Mit Erfolg: Nach und nach kam wieder Bewegung in den Fall. Anfang August ordnete das Oberlandesgericht Nürnberg die Wiederaufnahme des Verfahrens sowie Mollaths umgehende Freilassung an. An diesem Donnerstag gab das Bundesverfassungsgericht einer Beschwerde Mollaths statt: Seine Unterbringung in der Psychiatrie war seit 2011 verfassungswidrig.

Die entsprechenden Beschlüsse des Landgerichts Bayreuth und des Oberlandesgerichts Bamberg hätten Mollaths Grundrecht auf Freiheit sowie die Verhältnismäßigkeit missachtet, urteilten die Karlsruher Richter. Die bayerischen Kollegen hätten die fortgesetzte Unterbringung in der Psychiatrie nicht gut genug begründet.

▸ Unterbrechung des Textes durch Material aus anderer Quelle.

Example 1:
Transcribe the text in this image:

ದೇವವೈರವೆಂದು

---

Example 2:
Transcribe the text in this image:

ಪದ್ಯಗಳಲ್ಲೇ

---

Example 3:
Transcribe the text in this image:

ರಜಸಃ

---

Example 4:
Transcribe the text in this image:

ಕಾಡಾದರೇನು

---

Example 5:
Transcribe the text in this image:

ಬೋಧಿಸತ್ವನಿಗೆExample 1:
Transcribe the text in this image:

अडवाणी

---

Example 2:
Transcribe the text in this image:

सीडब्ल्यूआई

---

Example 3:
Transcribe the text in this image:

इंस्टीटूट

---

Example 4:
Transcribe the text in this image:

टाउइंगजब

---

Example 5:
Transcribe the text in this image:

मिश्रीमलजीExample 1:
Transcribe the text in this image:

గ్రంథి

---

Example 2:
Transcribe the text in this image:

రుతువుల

Der heute 56-jährige Mollath saß seit 2006 in der Psychiatrie, weil er seine Frau misshandelt und Autoreifen zerstochen haben soll. Er selbst sah sich stets als Opfer eines Komplotts seiner Ex-Frau und der Justiz, weil er Schwarzgeldgeschäfte bei der HypoVereinsbank aufgedeckt hatte.

Nach dem Erfolg Mollaths vor dem Bundesverfassungsgerichtforderte die SPD erneut den Rücktritt der bayerischen Justizministerin Beate Merk (CSU). Sie sei als Ressortchefin nicht tragbar, sagte der SPD-Spitzenkandidat für die bayerische Landtagswahl, Christian Ude, der Augsburger Allgemeinen (Freitag). Die Karlsruher Entscheidung ssei eine „schallende Ohrfeige“ für Merk.

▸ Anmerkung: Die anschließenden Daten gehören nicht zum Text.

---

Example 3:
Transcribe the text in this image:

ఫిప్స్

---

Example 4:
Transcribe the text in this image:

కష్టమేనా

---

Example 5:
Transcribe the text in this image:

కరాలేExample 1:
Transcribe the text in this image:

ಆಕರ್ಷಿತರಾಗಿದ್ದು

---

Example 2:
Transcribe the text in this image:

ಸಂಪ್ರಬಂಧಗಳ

Merk verwahrte sich gegen die SPD-Kritik: „Wenn die Opposition aus den Entscheidungen der Gerichte einen Vorwurf gegen mich herleitet, zeigt sie eine erschreckende Unkenntnis.“ Es werde der falsche Eindruck erweckt, als hätte sie die Entscheidung der Gerichte auf ihre Verfassungsmäßigkeit überprüfen und ändern können.

Bundesjustizministerin Sabine Leutheusser-Schnarrenberger (FDP) will das Unterbringungsrecht ändern - zugunsten der Untergebrachten mit schärferen Vorschriften für die Gerichte. „Wir brauchen ein engmaschiges, an strengere Anforderungen geknüpftes Recht“, sagte sie am Donnerstag in München. Im Donaukurier (Freitag) kündigte sie an, nach Ende der Prozesse wolle sie sich persönlich mit Mollath treffen.